One day Aurelius thought he might call Strife home again, when he finished his service, and had the money to set up his own shop for fixing hoppers and all those little things that were so critical to keeping ships in the sky, but that was a way off, years if ever, and now he wasn’t worried about that. Ahead of him was adventure, or something close to it anyway. At the very least he’d be adventure ajasent. Maybe he wouldn’t be the brave space captain, but damned if he couldn’t fix the hell out of the captain’s squeaky chair.

“Attention: Will all new crew members please return to the docking area. The hatch doors will be opening shortly.” The announcement brought Aurelius back to the present, and with everyone else he gathered up his bag and made his way to the short line of people getting ready to step aboard their new posting.

The Freedom’s Reach, such a grand name, and as Aurelius looked out the windows he thought that the massive ship might have once been worthy of the title but the hulking ship he was looking at now was on it’s last legs. That wasn’t unusual for the corps. Everything was used until it couldn’t be repaired any longer and sometimes well beyond that point. Aurelius suspected the only original parts left were in the hull and only because the thick metal skin of the ship, with it’s pockmarks and extrusions, looked to be at least sixty years old. The mile long rectangular hull of the ship was cracked in places, the patchworked repairs clearly evident in the mismatching of the paint. Even the large cylindrical power core that ran down the length of the ship looked to have impact marks of having been in service for a while. The only things that looked to be new were the doors on the large front docking bay, and the rear wing like rudders. Both showed signs of recent work, and Aurelius thought he saw several areas where the external plating hadn’t even been installed yet.

Aurelius pulled his attention away from the view of the ship. He’d have all the time in the world to explore it both inside and out, instead he focused on the line of people who would be going aboard with him. Most of them were junior level techs. It made him wonder if this ship had been pulled out of mothballs for the governor. That would explain it’s age and all the techs coming aboard. Most of the senior crew would have been here for weeks, clearly Sarge knew that it would take his special kind of brilliance to keep this ship running, either that or he was seizing his last chance to get Aurelius as far away from him as possible, Aurelius figured it could go either way.

He moved forward in the line as each new crewmember stepped through the hatch and had their tags updated with posting and ship information. It wasn’t long before it was Aurelius’s turn. As he stepped onto the ship, and placed his tags in the reader he was struck with how stale the air was. It was a sign of the atmosphere having been recycled again and again by filters that were not quite, but almost, up to the job.

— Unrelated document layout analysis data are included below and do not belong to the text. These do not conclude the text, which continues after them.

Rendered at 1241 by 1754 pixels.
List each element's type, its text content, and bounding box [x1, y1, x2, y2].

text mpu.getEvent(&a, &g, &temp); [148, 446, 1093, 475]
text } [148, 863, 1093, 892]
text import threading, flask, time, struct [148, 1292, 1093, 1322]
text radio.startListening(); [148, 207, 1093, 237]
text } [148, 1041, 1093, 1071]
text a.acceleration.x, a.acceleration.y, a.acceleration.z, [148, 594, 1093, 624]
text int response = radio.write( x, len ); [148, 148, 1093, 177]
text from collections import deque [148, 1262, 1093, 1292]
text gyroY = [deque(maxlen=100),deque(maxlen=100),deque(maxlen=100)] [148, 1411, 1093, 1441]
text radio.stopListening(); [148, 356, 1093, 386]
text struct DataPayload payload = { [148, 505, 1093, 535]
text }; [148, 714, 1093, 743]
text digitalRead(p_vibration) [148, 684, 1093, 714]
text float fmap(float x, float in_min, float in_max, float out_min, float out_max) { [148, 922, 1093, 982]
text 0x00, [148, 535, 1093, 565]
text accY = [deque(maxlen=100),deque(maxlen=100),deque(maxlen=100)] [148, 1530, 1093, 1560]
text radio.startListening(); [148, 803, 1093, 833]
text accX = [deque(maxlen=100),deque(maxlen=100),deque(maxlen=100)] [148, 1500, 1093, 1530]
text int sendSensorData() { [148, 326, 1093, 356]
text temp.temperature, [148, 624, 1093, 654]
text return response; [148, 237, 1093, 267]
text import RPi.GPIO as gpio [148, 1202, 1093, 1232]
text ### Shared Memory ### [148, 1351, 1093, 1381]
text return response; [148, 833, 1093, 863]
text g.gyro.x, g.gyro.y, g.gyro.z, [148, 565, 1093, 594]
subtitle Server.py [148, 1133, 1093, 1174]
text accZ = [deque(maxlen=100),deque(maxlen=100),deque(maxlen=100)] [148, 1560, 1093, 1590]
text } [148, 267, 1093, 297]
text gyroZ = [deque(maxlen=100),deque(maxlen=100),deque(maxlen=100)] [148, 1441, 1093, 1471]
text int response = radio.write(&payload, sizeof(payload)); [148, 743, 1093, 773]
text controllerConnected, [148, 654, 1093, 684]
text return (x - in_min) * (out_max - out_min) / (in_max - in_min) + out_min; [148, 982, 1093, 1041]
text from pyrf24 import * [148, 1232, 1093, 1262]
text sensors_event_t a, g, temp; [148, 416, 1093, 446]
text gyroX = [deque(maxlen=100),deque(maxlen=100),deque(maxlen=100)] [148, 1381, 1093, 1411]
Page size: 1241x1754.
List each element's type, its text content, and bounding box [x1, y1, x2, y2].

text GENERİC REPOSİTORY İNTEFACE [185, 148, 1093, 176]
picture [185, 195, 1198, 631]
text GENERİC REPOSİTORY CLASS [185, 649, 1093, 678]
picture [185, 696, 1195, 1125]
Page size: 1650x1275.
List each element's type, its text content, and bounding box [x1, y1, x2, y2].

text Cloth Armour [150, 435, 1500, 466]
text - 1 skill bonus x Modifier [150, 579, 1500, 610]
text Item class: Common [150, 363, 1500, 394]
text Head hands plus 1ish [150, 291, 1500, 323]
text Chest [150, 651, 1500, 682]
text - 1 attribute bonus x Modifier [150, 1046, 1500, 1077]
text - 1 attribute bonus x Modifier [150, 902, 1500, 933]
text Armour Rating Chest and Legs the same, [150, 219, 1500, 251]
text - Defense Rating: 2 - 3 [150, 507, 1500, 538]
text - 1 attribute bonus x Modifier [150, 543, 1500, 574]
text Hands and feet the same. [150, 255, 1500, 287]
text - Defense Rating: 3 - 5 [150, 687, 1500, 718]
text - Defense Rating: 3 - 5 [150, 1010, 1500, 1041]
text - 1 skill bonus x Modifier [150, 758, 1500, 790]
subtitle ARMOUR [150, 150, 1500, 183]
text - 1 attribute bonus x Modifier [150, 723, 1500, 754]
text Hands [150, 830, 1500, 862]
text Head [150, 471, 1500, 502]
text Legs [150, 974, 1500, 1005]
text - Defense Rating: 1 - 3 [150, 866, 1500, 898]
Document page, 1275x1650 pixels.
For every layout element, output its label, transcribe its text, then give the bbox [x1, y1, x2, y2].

As the line dispersed into the busy corridors of the ship he could hear a low thrum. It was something he felt more than heard. The engines, the conduits, the generators, all of their activity combined gave him the impression that his back teeth were vibrating ever so slightly.

As he walked down the long industrial corridor looking for his assigned bunk, only one thought kept going through his head. It wasn’t his parents, or anything else from the world so very far below. No, all Aurelius could think about was “What are they going to let me get my hands on first?” He couldn’t remember the last time he was this excited.